Segment Start: MATERIAL SUPPLIED

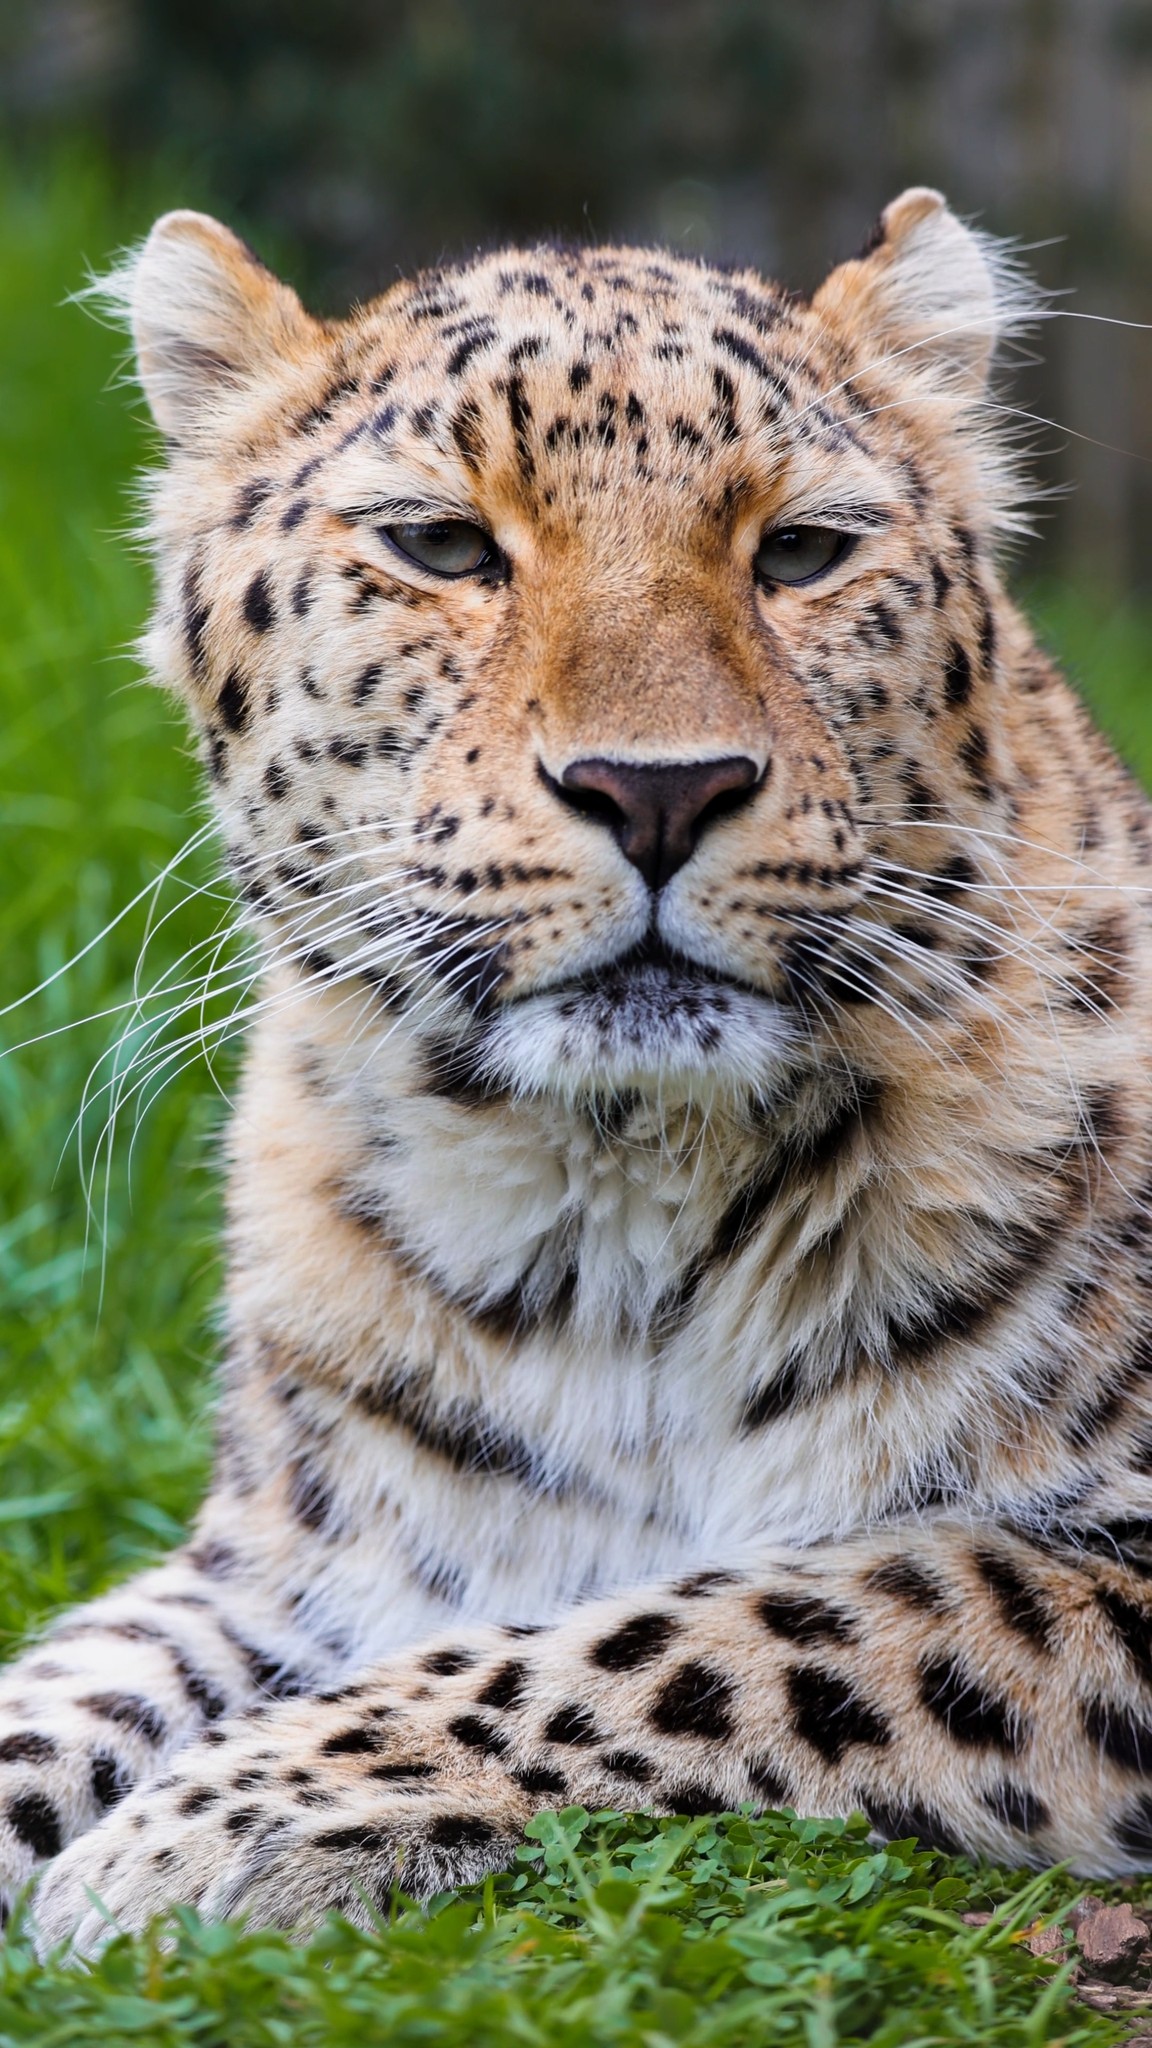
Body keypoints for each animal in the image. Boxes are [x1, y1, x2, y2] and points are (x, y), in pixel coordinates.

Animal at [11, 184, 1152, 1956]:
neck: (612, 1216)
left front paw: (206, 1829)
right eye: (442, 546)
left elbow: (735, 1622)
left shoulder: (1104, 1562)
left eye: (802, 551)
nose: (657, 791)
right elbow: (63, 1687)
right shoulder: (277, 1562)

Segment End: MATERIAL SUPPLIED

Everything in the records should be repeated exactly except the images.

> RESULT OF THE TASK:
Body keypoints for each animal in the image. Boxes are [x1, y1, x2, y2] and points are (x, y), in pixel coordinates.

Animal at [11, 184, 1152, 1956]:
neck: (612, 1216)
left front paw: (206, 1829)
right eye: (442, 546)
left elbow: (735, 1622)
left shoulder: (1104, 1562)
left eye: (802, 551)
nose: (657, 791)
right elbow: (63, 1687)
right shoulder: (277, 1562)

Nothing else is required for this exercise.